→ What you are asked to do
Each entry is to be retyped without alteration, and no picture is to be included.

+++

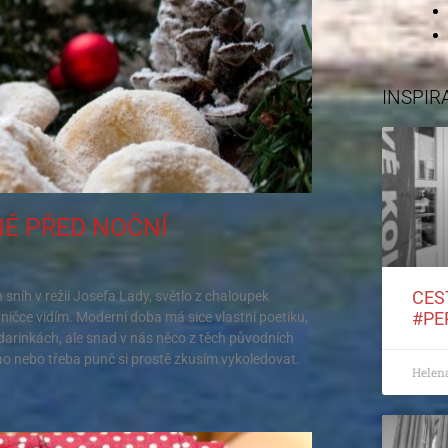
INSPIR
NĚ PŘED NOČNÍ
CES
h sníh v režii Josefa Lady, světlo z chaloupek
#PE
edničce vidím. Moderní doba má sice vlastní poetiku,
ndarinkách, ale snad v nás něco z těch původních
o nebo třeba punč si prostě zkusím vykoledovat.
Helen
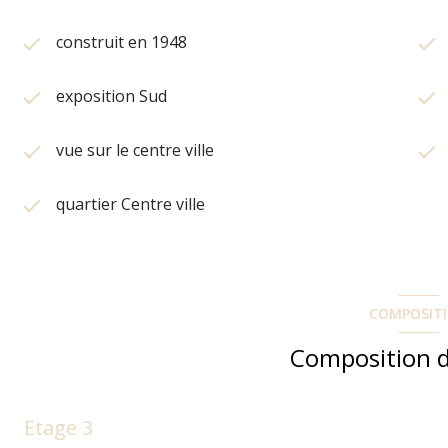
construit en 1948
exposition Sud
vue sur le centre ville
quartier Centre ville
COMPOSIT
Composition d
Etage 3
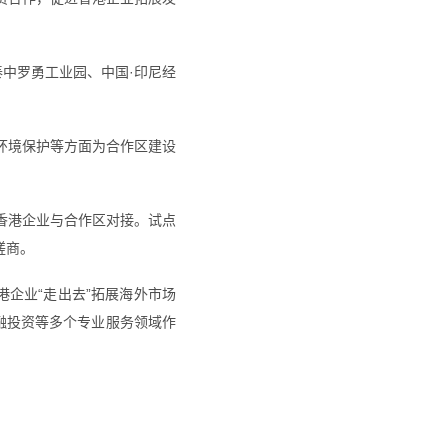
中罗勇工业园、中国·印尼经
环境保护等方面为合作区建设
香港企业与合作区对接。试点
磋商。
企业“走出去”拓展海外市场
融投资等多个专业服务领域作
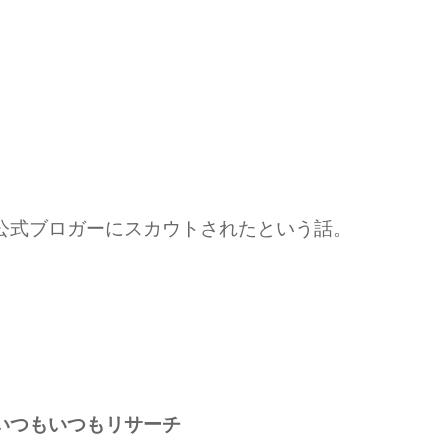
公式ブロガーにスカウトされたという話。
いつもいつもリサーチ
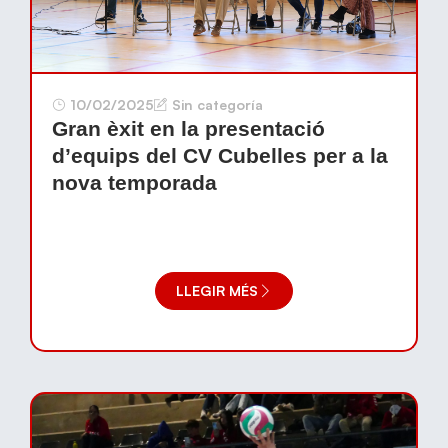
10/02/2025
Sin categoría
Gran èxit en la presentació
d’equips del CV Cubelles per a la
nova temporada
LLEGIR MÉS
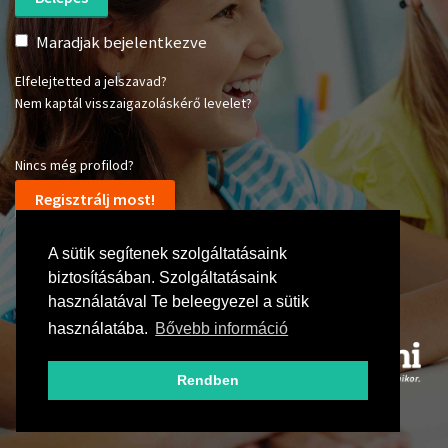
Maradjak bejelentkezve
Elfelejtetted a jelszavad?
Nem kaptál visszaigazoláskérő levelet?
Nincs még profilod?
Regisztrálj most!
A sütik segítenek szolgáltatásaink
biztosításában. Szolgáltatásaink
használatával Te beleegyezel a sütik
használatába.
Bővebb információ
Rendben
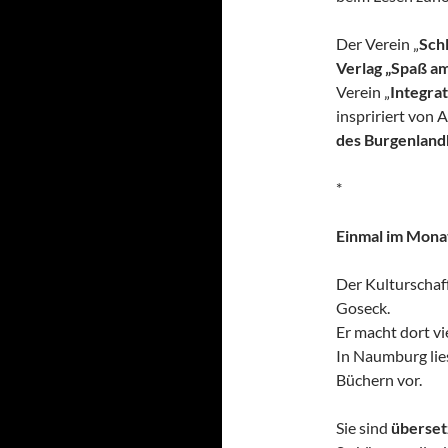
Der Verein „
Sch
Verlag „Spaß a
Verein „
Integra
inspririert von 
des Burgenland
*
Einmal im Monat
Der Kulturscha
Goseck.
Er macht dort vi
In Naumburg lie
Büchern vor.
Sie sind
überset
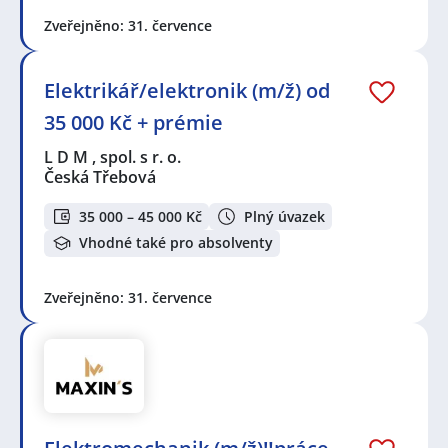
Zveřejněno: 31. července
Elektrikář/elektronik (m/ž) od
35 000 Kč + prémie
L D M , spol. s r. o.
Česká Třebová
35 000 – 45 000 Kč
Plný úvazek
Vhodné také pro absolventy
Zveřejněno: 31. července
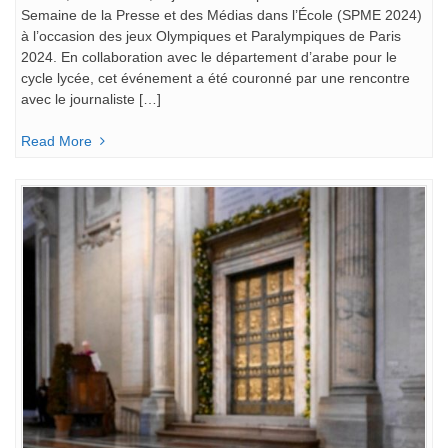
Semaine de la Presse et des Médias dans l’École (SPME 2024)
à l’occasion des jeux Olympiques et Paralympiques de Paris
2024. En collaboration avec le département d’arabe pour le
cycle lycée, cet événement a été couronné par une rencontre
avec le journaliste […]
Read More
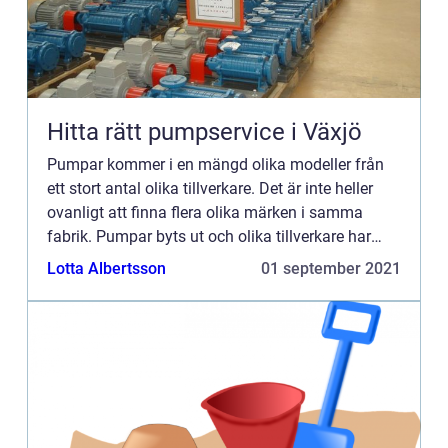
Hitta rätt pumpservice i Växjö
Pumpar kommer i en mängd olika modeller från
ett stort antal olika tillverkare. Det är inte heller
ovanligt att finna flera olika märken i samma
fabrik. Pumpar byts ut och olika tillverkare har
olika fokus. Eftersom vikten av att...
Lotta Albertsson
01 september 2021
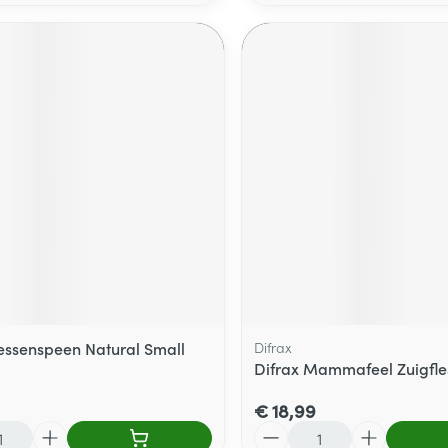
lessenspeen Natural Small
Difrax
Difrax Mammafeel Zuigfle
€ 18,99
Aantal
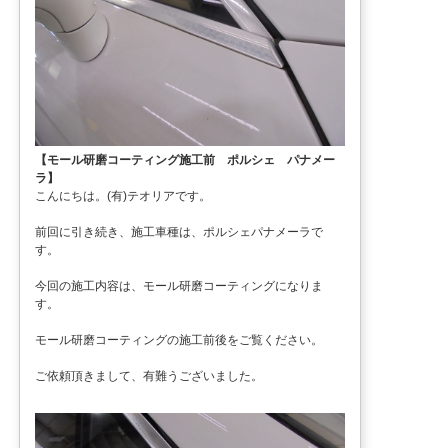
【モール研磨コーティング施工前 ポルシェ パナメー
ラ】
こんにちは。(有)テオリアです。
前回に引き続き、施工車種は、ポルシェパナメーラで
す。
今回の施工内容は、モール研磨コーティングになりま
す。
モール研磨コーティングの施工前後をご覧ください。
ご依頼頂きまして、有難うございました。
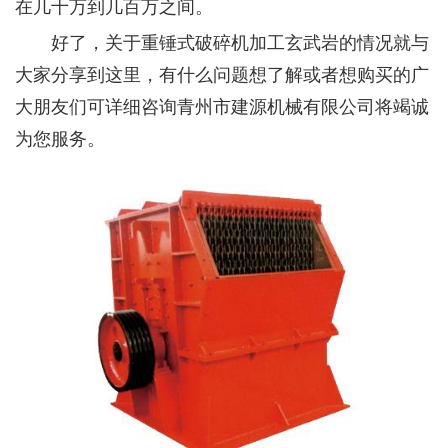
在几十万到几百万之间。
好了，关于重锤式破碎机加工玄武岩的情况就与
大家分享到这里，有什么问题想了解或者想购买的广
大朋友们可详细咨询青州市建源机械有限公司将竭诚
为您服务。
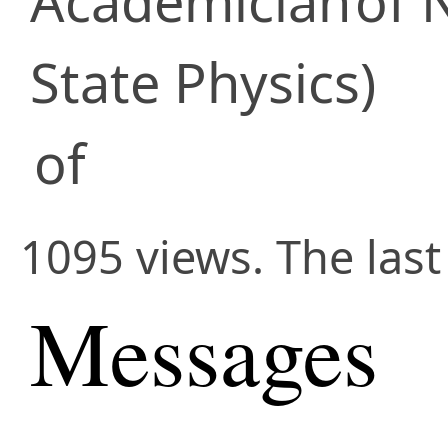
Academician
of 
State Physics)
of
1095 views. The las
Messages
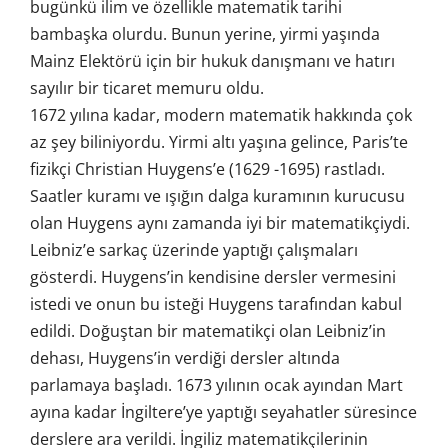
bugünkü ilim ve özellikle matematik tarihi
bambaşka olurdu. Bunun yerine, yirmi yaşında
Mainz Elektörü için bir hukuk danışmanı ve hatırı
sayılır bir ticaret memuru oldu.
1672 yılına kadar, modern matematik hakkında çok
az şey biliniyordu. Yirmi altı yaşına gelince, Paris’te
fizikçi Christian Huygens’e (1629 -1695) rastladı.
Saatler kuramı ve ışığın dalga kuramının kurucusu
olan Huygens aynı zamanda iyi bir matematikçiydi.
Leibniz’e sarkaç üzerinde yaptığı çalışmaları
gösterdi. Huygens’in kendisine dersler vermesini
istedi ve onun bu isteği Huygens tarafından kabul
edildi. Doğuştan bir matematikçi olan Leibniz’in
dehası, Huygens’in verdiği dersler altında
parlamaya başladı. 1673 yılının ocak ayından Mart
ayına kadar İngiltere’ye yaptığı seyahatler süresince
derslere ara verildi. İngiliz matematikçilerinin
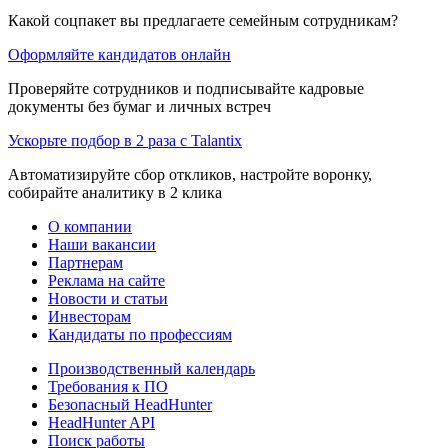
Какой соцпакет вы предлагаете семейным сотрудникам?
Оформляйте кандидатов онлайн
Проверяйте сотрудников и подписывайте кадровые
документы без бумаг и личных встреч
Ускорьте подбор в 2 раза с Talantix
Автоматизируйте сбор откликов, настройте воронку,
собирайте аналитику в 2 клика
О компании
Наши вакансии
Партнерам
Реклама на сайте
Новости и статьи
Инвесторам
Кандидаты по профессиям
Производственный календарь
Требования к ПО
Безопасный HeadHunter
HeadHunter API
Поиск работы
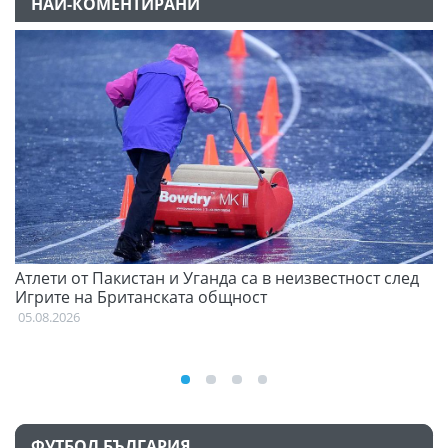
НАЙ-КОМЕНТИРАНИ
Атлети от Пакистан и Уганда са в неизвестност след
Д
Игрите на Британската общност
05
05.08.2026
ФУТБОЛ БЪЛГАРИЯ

+++

→ Answer section
INSPIR
NĚ PŘED NOČNÍ
CES
h sníh v režii Josefa Lady, světlo z chaloupek
#PE
edničce vidím. Moderní doba má sice vlastní poetiku,
ndarinkách, ale snad v nás něco z těch původních
o nebo třeba punč si prostě zkusím vykoledovat.
Helen
construit en 1948
exposition Sud
vue sur le centre ville
quartier Centre ville
COMPOSIT
Composition d
Etage 3
中罗勇工业园、中国·印尼经
环境保护等方面为合作区建设
香港企业与合作区对接。试点
磋商。
企业“走出去”拓展海外市场
融投资等多个专业服务领域作
公式ブロガーにスカウトされたという話。
いつもいつもリサーチ
10/02/2025
Sin categoría
Gran èxit en la presentació
d’equips del CV Cubelles per a la
nova temporada
LLEGIR MÉS
Maradjak bejelentkezve
Elfelejtetted a jelszavad?
Nem kaptál visszaigazoláskérő levelet?
Nincs még profilod?
Regisztrálj most!
A sütik segítenek szolgáltatásaink
biztosításában. Szolgáltatásaink
használatával Te beleegyezel a sütik
használatába.
Bővebb információ
Rendben
Der Verein „
Sch
Verlag „Spaß a
Verein „
Integra
inspririert von 
des Burgenland
*
Einmal im Monat
Der Kulturscha
Goseck.
Er macht dort vi
In Naumburg lie
Büchern vor.
Sie sind
überset
Zveřejněno: 31. července
Elektrikář/elektronik (m/ž) od
35 000 Kč + prémie
L D M , spol. s r. o.
Česká Třebová
35 000 – 45 000 Kč
Plný úvazek
Vhodné také pro absolventy
Zveřejněno: 31. července
Semaine de la Presse et des Médias dans l’École (SPME 2024)
à l’occasion des jeux Olympiques et Paralympiques de Paris
2024. En collaboration avec le département d’arabe pour le
cycle lycée, cet événement a été couronné par une rencontre
avec le journaliste […]
Read More
Hitta rätt pumpservice i Växjö
Pumpar kommer i en mängd olika modeller från
ett stort antal olika tillverkare. Det är inte heller
ovanligt att finna flera olika märken i samma
fabrik. Pumpar byts ut och olika tillverkare har
olika fokus. Eftersom vikten av att...
Lotta Albertsson
01 september 2021
lessenspeen Natural Small
Difrax
Difrax Mammafeel Zuigfle
€ 18,99
Aantal
【モール研磨コーティング施工前 ポルシェ パナメー
ラ】
こんにちは。(有)テオリアです。
前回に引き続き、施工車種は、ポルシェパナメーラで
す。
今回の施工内容は、モール研磨コーティングになりま
す。
モール研磨コーティングの施工前後をご覧ください。
ご依頼頂きまして、有難うございました。
在几十万到几百万之间。
好了，关于重锤式破碎机加工玄武岩的情况就与
大家分享到这里，有什么问题想了解或者想购买的广
大朋友们可详细咨询青州市建源机械有限公司将竭诚
为您服务。
Academician
of 
State Physics)
of
1095 views. The las
Messages
bugünkü ilim ve özellikle matematik tarihi
bambaşka olurdu. Bunun yerine, yirmi yaşında
Mainz Elektörü için bir hukuk danışmanı ve hatırı
sayılır bir ticaret memuru oldu.
1672 yılına kadar, modern matematik hakkında çok
az şey biliniyordu. Yirmi altı yaşına gelince, Paris’te
fizikçi Christian Huygens’e (1629 -1695) rastladı.
Saatler kuramı ve ışığın dalga kuramının kurucusu
olan Huygens aynı zamanda iyi bir matematikçiydi.
Leibniz’e sarkaç üzerinde yaptığı çalışmaları
gösterdi. Huygens’in kendisine dersler vermesini
istedi ve onun bu isteği Huygens tarafından kabul
edildi. Doğuştan bir matematikçi olan Leibniz’in
dehası, Huygens’in verdiği dersler altında
parlamaya başladı. 1673 yılının ocak ayından Mart
ayına kadar İngiltere’ye yaptığı seyahatler süresince
derslere ara verildi. İngiliz matematikçilerinin
Какой соцпакет вы предлагаете семейным сотрудникам?
Оформляйте кандидатов онлайн
Проверяйте сотрудников и подписывайте кадровые
документы без бумаг и личных встреч
Ускорьте подбор в 2 раза с Talantix
Автоматизируйте сбор откликов, настройте воронку,
собирайте аналитику в 2 клика
О компании
Наши вакансии
Партнерам
Реклама на сайте
Новости и статьи
Инвесторам
Кандидаты по профессиям
Производственный календарь
Требования к ПО
Безопасный HeadHunter
HeadHunter API
Поиск работы
НАЙ-КОМЕНТИРАНИ
Атлети от Пакистан и Уганда са в неизвестност след
Д
Игрите на Британската общност
05
05.08.2026
ФУТБОЛ БЪЛГАРИЯ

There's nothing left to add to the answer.